» **Task goal**
Each line containing the string "followed" should be copied out of the entries.

» **Stored data**
━━━━━━━━━━
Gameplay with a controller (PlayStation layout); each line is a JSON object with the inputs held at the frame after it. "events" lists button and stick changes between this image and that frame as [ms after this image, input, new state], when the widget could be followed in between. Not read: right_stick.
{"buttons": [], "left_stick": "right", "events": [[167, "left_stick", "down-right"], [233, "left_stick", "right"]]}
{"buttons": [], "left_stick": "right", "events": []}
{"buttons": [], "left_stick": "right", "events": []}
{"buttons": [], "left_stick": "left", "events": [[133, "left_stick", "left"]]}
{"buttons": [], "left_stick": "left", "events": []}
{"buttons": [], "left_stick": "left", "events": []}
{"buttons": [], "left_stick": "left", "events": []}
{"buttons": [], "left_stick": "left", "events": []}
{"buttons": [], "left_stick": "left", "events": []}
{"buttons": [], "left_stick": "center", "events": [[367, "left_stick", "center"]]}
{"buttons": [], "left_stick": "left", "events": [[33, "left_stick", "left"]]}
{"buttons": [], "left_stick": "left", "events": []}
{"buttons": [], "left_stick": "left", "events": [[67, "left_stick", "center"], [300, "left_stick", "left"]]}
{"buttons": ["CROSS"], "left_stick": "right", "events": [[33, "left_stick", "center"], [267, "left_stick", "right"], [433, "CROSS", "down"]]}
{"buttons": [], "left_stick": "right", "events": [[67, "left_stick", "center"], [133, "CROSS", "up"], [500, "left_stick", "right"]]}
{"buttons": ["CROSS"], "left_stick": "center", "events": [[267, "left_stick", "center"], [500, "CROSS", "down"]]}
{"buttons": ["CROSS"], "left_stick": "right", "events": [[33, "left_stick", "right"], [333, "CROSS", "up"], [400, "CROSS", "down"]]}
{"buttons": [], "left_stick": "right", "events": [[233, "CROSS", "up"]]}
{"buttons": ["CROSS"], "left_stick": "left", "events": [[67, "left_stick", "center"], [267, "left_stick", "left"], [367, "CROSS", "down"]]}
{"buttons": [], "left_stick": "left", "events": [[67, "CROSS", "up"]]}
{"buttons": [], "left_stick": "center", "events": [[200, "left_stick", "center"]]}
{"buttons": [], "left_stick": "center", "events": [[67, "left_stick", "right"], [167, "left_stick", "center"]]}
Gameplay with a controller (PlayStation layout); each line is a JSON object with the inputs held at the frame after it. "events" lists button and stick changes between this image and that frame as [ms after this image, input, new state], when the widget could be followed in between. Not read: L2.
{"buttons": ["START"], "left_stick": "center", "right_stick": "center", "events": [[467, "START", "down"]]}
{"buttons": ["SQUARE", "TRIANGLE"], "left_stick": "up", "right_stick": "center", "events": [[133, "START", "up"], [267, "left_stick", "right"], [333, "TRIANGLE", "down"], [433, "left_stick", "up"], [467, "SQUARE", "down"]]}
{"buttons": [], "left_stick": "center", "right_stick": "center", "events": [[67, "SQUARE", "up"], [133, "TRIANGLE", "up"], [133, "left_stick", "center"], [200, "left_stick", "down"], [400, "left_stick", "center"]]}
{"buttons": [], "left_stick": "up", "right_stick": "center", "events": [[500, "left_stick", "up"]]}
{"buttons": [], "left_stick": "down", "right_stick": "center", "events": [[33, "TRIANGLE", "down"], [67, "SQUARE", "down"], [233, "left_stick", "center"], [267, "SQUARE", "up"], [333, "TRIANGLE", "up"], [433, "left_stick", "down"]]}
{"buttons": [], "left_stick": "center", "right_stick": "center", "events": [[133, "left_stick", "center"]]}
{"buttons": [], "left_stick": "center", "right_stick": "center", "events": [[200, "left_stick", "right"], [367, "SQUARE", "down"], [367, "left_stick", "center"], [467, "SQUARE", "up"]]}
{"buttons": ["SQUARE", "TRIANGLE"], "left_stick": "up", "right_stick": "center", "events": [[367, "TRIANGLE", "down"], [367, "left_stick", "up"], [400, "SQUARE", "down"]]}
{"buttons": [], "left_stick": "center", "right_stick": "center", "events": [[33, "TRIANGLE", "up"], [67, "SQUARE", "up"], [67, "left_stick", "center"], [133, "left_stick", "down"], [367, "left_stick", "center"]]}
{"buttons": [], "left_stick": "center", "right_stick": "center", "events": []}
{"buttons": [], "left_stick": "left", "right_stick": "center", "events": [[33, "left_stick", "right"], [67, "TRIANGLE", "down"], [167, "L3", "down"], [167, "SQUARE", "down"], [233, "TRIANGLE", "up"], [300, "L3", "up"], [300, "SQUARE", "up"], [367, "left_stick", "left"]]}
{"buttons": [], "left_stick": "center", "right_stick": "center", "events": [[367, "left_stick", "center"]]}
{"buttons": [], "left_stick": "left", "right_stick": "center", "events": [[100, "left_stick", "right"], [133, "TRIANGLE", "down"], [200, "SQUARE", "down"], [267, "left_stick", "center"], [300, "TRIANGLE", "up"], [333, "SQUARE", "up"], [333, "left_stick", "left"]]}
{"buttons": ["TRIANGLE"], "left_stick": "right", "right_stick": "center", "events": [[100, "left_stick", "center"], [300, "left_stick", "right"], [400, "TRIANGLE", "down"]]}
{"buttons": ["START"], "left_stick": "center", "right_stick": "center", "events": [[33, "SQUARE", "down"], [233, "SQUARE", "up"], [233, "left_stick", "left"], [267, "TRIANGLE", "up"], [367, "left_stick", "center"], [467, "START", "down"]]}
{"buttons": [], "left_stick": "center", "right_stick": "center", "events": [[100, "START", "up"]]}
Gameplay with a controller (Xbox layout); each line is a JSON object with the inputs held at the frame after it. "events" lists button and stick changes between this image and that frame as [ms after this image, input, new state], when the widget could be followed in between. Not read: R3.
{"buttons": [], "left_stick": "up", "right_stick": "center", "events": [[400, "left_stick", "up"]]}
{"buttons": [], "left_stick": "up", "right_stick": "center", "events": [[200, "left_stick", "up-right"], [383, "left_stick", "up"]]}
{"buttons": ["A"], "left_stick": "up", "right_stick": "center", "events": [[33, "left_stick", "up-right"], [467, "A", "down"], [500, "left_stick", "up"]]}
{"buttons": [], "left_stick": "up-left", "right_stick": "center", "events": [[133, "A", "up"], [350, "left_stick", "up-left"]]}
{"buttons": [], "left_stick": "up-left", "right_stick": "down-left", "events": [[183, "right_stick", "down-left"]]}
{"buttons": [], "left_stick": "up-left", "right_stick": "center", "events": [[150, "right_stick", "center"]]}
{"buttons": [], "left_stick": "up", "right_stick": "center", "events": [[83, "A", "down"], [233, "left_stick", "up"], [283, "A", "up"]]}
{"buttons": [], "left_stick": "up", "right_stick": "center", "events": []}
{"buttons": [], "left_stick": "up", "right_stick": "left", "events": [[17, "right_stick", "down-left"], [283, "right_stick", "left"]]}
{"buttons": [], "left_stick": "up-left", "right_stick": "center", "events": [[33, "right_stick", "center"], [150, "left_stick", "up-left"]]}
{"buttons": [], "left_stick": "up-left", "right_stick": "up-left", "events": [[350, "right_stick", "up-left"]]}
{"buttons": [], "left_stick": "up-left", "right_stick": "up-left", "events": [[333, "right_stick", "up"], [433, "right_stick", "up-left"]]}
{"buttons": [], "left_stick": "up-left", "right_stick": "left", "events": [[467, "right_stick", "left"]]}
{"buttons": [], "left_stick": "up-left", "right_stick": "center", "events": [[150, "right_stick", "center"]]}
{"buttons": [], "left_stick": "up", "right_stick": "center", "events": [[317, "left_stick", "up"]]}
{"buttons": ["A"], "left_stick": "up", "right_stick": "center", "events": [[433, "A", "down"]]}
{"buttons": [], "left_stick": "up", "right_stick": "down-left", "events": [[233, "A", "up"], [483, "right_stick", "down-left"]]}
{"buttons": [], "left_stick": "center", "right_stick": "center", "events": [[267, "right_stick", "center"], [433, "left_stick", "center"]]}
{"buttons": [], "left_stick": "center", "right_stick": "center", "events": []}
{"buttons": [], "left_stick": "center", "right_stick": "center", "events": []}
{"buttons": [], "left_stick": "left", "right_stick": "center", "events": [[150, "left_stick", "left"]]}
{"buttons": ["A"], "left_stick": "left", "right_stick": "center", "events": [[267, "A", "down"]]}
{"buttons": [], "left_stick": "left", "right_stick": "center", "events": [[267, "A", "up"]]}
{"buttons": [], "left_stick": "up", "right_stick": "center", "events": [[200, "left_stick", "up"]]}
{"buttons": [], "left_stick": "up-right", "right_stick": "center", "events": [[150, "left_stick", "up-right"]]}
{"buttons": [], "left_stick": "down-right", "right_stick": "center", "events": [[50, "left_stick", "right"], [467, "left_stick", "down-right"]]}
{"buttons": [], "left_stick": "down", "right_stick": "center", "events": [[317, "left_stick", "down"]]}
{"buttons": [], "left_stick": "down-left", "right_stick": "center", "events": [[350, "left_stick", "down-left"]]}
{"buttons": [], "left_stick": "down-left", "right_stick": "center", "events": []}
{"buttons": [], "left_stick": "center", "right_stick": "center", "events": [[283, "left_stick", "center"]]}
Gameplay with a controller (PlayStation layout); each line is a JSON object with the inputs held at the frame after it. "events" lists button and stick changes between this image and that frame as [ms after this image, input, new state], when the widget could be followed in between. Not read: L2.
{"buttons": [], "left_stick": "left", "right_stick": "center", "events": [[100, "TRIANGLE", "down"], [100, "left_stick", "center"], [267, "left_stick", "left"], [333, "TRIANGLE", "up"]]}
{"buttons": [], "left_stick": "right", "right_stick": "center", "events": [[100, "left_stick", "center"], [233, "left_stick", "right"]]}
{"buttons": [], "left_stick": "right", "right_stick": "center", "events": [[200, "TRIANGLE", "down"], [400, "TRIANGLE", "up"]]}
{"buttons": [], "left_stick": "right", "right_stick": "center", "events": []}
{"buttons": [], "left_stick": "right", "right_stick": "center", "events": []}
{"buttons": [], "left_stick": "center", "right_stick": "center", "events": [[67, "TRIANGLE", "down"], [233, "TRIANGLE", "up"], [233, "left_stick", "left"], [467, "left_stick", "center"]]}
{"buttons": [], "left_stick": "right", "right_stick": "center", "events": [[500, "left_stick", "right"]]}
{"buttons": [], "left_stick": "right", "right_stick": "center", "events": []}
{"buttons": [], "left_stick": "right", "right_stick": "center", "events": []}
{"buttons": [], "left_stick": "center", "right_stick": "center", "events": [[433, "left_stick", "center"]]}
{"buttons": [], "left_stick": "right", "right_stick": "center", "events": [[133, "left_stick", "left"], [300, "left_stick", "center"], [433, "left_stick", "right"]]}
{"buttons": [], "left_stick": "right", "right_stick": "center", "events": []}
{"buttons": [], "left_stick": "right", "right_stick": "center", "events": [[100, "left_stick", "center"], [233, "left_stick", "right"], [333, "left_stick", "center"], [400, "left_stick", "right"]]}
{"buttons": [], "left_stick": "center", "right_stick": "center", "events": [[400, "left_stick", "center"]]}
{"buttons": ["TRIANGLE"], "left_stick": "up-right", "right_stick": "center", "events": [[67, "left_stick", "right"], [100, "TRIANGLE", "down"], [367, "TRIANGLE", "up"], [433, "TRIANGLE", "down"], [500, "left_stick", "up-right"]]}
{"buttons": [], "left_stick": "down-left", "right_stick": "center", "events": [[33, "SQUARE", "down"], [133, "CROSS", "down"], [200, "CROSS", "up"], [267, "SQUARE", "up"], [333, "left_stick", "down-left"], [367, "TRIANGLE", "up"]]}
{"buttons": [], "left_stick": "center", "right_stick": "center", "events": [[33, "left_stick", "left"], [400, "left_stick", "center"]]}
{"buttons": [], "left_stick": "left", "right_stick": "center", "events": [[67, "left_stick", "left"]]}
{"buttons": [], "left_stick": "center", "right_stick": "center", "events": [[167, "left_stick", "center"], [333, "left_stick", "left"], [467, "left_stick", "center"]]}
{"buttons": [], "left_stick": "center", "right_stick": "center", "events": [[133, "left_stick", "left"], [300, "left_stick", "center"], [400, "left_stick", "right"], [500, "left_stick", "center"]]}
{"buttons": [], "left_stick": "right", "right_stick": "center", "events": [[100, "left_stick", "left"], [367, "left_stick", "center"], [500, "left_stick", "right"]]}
━━━━━━━━━━
» **Result**
Gameplay with a controller (PlayStation layout); each line is a JSON object with the inputs held at the frame after it. "events" lists button and stick changes between this image and that frame as [ms after this image, input, new state], when the widget could be followed in between. Not read: right_stick.
Gameplay with a controller (PlayStation layout); each line is a JSON object with the inputs held at the frame after it. "events" lists button and stick changes between this image and that frame as [ms after this image, input, new state], when the widget could be followed in between. Not read: L2.
Gameplay with a controller (Xbox layout); each line is a JSON object with the inputs held at the frame after it. "events" lists button and stick changes between this image and that frame as [ms after this image, input, new state], when the widget could be followed in between. Not read: R3.
Gameplay with a controller (PlayStation layout); each line is a JSON object with the inputs held at the frame after it. "events" lists button and stick changes between this image and that frame as [ms after this image, input, new state], when the widget could be followed in between. Not read: L2.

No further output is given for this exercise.